Organizational Planning and Operational Management

The Nestle Company corporate culture and approach to management is defined by the commitment to ethics, integrity, honesty, and quality. Those values manifest themselves operationally through management flexibility and a management structural hierarchy based on fewer levels of management and broader areas of operational control and oversight. That structure is intended to ensure clear levels of operational responsibility, and well-defined objectives at every level. In general, the prevailing focus at Nestle is to maximize operational speed through emphasis on personal responsibility, and minimal non-essential corporate bureaucracy.

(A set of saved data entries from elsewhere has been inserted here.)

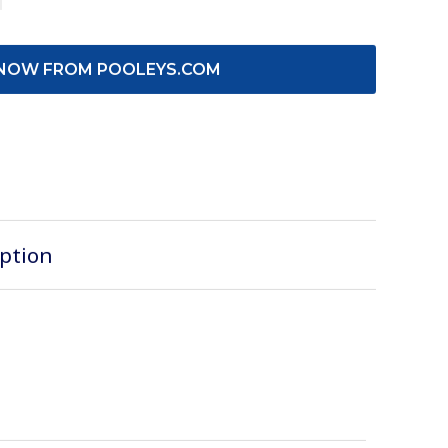
NOW FROM POOLEYS.COM
iption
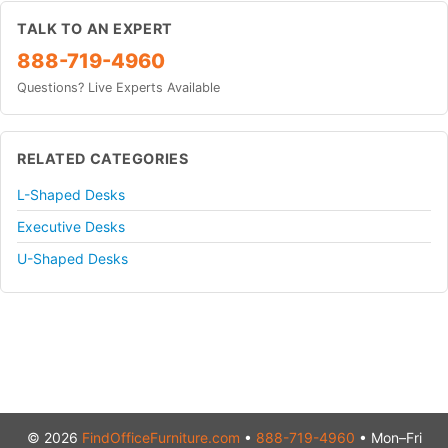
TALK TO AN EXPERT
888-719-4960
Questions? Live Experts Available
RELATED CATEGORIES
L-Shaped Desks
Executive Desks
U-Shaped Desks
© 2026
FindOfficeFurniture.com
•
888-719-4960
• Mon–Fri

Within the Nestle Company, that corporate management and operational philosophy is expressed primarily through the emphasis on the concept of adding value to the organization. Toward that end, the Nestle Company encourages all of its employees (especially those in management) to avoid any unnecessary exercise of formal authority. Instead, it expects that employees at all levels will embrace personal initiative, flexibility, and honesty, and the appropriate and efficient management of necessary change.

The Nestle Company is structured in a very decentralized manner, expressly to support the relative priority of ensuring the quality of its products and the benefits they contribute to the human community over the systems necessary to accomplish corporate objectives. Moreover, that concept also emphasizes a corporate and operational management culture of continuous improvement over one-time changes. Finally, the Nestle Company corporate values promote the establishment of both internal and external credibility through coherent action, leadership, and a meaningful record of achievement.

Sources Consulted

George, J.M. And Jones, G.R. (2008). Understanding and Managing Organizational

Behavior. Upper Saddle River, NJ: Prentice Hall.

Robbins, S.P. And Judge, T.A. (2009). Organizational Behavior. Upper Saddle River,

NJ: Prentice Hall.

Nestle Corporation. (2009). The Nestle Management and Leadership Principles.